Several videos posted to YouTube, one from nearby businesses (Prestige Auto and Amaral Bus Company) and one from the police cruiser’s dash camera, show the moments leading up to the crash.
The dash cam video can be seen at https://www.youtube.com/watch?v=k4R-N7nHNc0

Police account of crash
After the incident, Westport detective Jeff Majewski, the department’s information officer, issued a statement saying that a Westport officer “spotted a motorcycle traveling Rte 6 eastbound (near Mid-City Scrap) at a speed on radar to be 76 mph in a posted 50 mph zone. The officer activated his cruiser blue lights and the motorcycle accelerated increasing the distance between the cruiser and the bike … the officer discontinued trying to stop the motorcycle. The first officer (identified later by Det. Majewski as Patrolman Doug Wenson) estimated the motorcycle’s speed at that point to be approximately 120 m.p.h.”
At some point about midway through this stretch of Route 6, Mr. Pereira passed the Cleveland Street house where his father’s house is located and which he lists as his home address, Det. Majewski said.
Beyond a small rise in the road two miles east on Route 6, another Westport officer (later identified by Det. Majewski as Patrolman Jarrod Levesque) “was near the intersection of Rte 6 and Forge Road. The motorcycle struck the police cruiser at a high rate of speed.”
The motorcycle hit the cruiser’s passenger side rear quarter and Mr. Pereira wound up between the motorcycle and cruiser.
Officer Levesque reported that Mr. Pereira tried to stand up and remove his motorcycle helmet and asked if he could smoke a cigarette, Det. Majewski said.
Mr.
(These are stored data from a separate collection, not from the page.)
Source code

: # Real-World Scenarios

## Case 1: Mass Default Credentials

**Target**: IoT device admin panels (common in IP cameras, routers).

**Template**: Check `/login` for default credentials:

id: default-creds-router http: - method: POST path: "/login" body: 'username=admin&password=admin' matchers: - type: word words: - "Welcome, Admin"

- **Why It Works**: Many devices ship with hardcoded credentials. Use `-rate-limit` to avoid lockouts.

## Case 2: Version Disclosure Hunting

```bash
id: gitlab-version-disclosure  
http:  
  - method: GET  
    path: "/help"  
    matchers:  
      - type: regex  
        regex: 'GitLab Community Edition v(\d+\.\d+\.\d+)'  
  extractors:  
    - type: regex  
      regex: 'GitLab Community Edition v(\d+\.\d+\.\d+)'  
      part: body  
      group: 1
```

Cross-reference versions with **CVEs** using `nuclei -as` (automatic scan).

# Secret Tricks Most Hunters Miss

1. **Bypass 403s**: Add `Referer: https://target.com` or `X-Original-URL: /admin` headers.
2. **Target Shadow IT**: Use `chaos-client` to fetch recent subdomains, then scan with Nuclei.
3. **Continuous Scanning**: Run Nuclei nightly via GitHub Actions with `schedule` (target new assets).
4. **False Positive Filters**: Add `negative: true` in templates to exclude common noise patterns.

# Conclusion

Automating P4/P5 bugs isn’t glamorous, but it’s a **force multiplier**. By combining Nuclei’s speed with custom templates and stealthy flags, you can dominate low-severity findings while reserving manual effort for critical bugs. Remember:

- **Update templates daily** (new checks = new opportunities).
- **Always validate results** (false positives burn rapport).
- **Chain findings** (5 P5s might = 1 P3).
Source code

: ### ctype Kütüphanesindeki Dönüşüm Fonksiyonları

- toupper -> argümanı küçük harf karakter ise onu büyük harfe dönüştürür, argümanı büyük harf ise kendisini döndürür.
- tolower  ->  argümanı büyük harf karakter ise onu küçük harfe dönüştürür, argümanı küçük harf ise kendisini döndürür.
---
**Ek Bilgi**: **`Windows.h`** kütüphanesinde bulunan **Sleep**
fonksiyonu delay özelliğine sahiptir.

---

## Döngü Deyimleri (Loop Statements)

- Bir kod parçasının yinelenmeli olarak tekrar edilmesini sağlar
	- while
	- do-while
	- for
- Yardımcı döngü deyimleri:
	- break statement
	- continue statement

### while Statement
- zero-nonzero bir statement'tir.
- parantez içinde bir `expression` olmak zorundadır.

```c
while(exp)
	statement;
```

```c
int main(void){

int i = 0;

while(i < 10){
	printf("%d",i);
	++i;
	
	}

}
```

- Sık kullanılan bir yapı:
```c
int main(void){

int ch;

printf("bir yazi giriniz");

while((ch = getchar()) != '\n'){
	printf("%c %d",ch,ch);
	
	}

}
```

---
Pereira was taken to Rhode Island Hospital where he was listed first in critical and later in serious condition with injuries that included broken ribs and two collapsed lungs.
Det. Majewski said at the time that officer Levesque had initially been parked in a gap in the Route 6 median fence, then pulled out into the roadway and turned on his blue lights. Among things to be determined, police said then, is why he pulled out — to see if the fleeing motorcycle was still on Route 6 and headed his way, or to attempt a blockade.
Protocol for setting up blockades calls for officers to first attempt to contact a superior to explain the circumstances.
Either way, it all happened very quickly, Det. Majewski said. Visibility there at the time was around 500 feet. Assuming that the motorcycle was closing in at 100 mph, it would have covered that 500 feet in just a few seconds.
Charges filed against Mr. Pereira included failure to stop for police, operating to endanger, driving an uninsured and unregistered motor vehicle, driving with a license suspended due to failure to pay child support, and speeding. The Kawasaki’s plates were listed to a Warwick, RI resident who said he had lost them three years ago. The bike was last registered to a Coventry, RI, resident.